Damit aber nicht genug: Es fängt bereits mit der Sprache an. Gesellschaftliche Anerkennung erlangt nur der, der auch die richtigen Wörter benutzt. Unser Sprechen und Schreiben ist zu einem Minenfeld ohnegleichen geworden. Eine kleine Bestandsaufnahme.

Kaputte Wörter?

Der Journalist Matthias Heine hat in diesem Jahr das Buch «Kaputte Wörter? Vom Umgang mit heikler Sprache» (1) herausgebracht. Erschienen ist es sinnigerweise im Duden-Verlag. Der Autor stellt auf rund 300 Seiten Wörter vor, «die als problematisch, diskriminierend oder gestrig gelten», wie auf der Rückseite des Buches zu lesen ist.

Insgesamt 78 verschiedene und alphabetisch sortierte Begriffe listet sein Inhaltsverzeichnis auf, die alle in kurzen Kapiteln untersucht werden. Eine Vollständigkeit ist nicht angestrebt. Dies wäre auch ein Ding der Unmöglichkeit, da ständig neue Begriffe gebrandmarkt werden. Alle Kapitel sind unterteilt in vier Abschnitte mit den Überschriften «Ursprung, Gebrauch, Kritik und Einschätzung».

Keine Sprachpolizei

Besonders interessant ist am Ende jedes Kapitels die Einschätzung des Autors, der betont, dass diese nicht mit einer Empfehlung der Duden-Redaktion verwechselt werden dürfe. Heine hält in seiner Einleitung zum Buch fest, dass er nicht als Sprachpolizist auftreten, sondern zum Weiterdenken anregen will. Der aus meiner Sicht wichtigste Satz des Buches stammt ebenfalls aus der Einführung (S. 11):

«Ich gehe von der Grundüberzeugung aus, dass keine Regierung, keine Behörden und erst recht keine Minderheiten den 200 Millionen Deutschsprechern vorzuschreiben haben, welche Wörter sie gebrauchen dürfen.» Dem ist nichts hinzuzufügen.

Von wenig bis völlig überraschend

Unter den untersuchten Wörtern finden sich viele, die bei einer solchen Thematik auch erwartet werden, so zum Beispiel «Neger» und «Negerkuss», «Mohr» und «Mohrenkopf», «Zigeuner» und «Zigeunerschnitzel», «Damen und Herren», «Indianer» und «Eskimo», «Abtreibung», «Asylant», «Heimat», «Kolonie», «Zwerg», «farbig» oder «mongoloid».

Etwas überraschend sind «Flüchtling», «Brüder», «bester Freund», «Frau», «Jude», «Beziehungstat» oder «invasive Art». Eher verblüffend sind Begriffe wie «Vater/Mutter», «vor/nach Christus» und «Weihnachten», «Milch», «Pizza Hawaii» oder schliesslich «Punkt». Einige der Beispiele sollen näher betrachtet werden.

Ziel der Aufgabe: Kopieren Sie aus dem obigen Text über heikle Sprache wortgetreu die Passage, die mit „Damit aber nicht“ beginnt und mit „zu lesen ist.“ endet.

Eingabedaten:
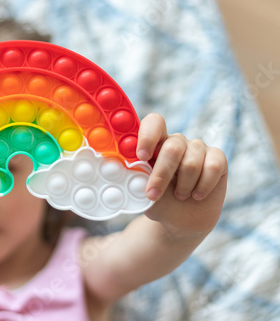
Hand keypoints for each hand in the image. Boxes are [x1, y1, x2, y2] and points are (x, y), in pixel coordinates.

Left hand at [136, 113, 227, 235]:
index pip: (154, 124)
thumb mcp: (141, 193)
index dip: (148, 136)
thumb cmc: (158, 202)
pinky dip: (202, 187)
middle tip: (153, 194)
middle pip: (172, 147)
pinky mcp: (217, 158)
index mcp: (154, 144)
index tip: (142, 156)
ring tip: (179, 196)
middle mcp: (176, 142)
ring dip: (183, 186)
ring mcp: (197, 148)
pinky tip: (197, 195)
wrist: (181, 220)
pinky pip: (212, 167)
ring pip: (191, 162)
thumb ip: (135, 178)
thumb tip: (125, 168)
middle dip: (162, 174)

Ergebnis der Aufgabe:
Damit aber nicht genug: Es fängt bereits mit der Sprache an. Gesellschaftliche Anerkennung erlangt nur der, der auch die richtigen Wörter benutzt. Unser Sprechen und Schreiben ist zu einem Minenfeld ohnegleichen geworden. Eine kleine Bestandsaufnahme.

Kaputte Wörter?

Der Journalist Matthias Heine hat in diesem Jahr das Buch «Kaputte Wörter? Vom Umgang mit heikler Sprache» (1) herausgebracht. Erschienen ist es sinnigerweise im Duden-Verlag. Der Autor stellt auf rund 300 Seiten Wörter vor, «die als problematisch, diskriminierend oder gestrig gelten», wie auf der Rückseite des Buches zu lesen ist.